From the Echo of Paris
Event ID: 656
09 May 1918
Source ID: 55
‘Report from ’Paix” dated 9 May 1918
The British paid their respects to the remains of the German ‘ace’
From L’Echo de Paris:
The funeral of Captain von Richthofen was held on Tuesday, 23 April. The body was transported a few kilometres behind the front line and laid to rest in one of the aircraft tents used in the makeshift camps, which were quickly moved elsewhere. In the middle of the tent, on crates covered with brown cloth, the body lay with its torso exposed, the doctors having undressed the aviator after his fall in order to try to treat him. The marks of the machine-gun wounds are visible. There are six of them, the largest below the right breast. The captain seems to be sleeping, but the harsh light coming through a single small door in the tent outlines the features of the dead man, highlighting and seeming to accentuate his Germanic appearance.

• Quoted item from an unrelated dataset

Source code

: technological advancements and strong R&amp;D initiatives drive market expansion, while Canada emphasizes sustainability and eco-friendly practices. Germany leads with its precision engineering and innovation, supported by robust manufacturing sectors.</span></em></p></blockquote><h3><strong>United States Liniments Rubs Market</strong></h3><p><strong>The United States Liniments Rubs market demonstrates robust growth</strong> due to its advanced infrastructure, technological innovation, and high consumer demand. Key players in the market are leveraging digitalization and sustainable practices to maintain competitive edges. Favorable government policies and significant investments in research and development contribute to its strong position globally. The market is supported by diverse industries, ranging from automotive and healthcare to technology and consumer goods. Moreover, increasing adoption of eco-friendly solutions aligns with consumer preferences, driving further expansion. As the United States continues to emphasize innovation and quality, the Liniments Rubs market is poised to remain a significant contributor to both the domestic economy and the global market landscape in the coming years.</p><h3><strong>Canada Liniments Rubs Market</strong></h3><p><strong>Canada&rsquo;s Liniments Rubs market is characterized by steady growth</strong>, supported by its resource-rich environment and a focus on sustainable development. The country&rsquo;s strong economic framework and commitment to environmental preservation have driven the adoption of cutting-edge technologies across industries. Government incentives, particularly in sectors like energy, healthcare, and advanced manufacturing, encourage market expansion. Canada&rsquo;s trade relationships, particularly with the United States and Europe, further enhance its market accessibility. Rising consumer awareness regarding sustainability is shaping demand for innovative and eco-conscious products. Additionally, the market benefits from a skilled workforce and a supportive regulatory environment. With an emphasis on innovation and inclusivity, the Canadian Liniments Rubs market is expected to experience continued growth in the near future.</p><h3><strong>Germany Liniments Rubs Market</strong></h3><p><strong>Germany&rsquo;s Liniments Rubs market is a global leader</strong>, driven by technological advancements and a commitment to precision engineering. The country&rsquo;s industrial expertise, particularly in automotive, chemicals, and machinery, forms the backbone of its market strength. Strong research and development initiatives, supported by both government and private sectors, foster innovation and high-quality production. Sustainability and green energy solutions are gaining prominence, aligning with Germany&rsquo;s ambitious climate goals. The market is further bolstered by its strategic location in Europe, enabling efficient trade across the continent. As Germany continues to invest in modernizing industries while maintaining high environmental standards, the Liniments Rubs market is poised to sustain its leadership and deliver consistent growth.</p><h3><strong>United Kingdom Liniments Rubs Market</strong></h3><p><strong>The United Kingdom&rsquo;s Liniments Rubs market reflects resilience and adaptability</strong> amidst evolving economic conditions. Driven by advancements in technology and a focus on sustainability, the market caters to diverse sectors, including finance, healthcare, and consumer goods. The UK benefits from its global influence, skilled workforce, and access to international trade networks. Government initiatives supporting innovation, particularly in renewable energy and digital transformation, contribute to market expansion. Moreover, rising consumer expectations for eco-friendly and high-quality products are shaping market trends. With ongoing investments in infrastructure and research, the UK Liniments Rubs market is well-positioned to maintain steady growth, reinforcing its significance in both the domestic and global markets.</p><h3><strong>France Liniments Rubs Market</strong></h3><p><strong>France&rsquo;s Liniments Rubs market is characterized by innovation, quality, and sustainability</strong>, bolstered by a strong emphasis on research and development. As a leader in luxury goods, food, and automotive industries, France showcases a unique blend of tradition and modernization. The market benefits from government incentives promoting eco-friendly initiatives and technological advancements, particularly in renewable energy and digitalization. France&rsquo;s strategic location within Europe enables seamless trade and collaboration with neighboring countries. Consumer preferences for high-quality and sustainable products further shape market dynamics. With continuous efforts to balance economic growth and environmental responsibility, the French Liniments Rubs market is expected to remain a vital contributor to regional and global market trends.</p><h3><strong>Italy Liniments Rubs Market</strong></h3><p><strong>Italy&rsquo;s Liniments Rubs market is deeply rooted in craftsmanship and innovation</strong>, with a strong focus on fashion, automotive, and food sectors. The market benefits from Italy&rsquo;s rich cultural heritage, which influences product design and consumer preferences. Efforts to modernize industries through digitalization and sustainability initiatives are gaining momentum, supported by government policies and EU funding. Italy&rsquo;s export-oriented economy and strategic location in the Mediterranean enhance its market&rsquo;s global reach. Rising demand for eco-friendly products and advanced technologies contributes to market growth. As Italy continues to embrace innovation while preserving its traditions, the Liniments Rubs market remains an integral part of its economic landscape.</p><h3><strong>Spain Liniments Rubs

A motorised trailer used to transport aeroplanes has just arrived. The canvas covering the tent is lifted. The coffin appears, painted black, with a large shiny aluminium plate nailed to it, on which the following inscription is engraved twice, in English and German:
Cavalry Captain
Manfred, Baron von Richthofen
25 years old
Killed in action in aerial combat
on 21 April 1918
Six officers, pilots in the British Air Force, pass through the soldiers who are paying their respects and carry the coffin, on which five wreaths of immortelle flowers have been placed, to the van. These wreaths, sent by major British aviation centres, are tied with ribbons in the German colours and bear the inscription: ‘To a valiant and worthy adversary’. The van moves slowly forward, followed by soldiers marching with their rifles under their arms. Then come the six British air force officers and four French air force officers, who arrived here by air. Behind them, in groups of four, are about fifty British soldiers who have come to watch. About fifteen planes, flying low under the cloud-filled blue sky, escort the procession to the cemetery in a swirling pattern. There, a pastor says the prayers for the dead, then the coffin is lowered into the grave, at the edge of which the soldiers line up to fire a salute. Three times the crackle of gunfire pierced the air, to the steady rhythm of the engines still roaring above us and accompanied by the more distant and muffled sound
of cannons firing on the front line. Captain von Richthofen’s military funeral was over.’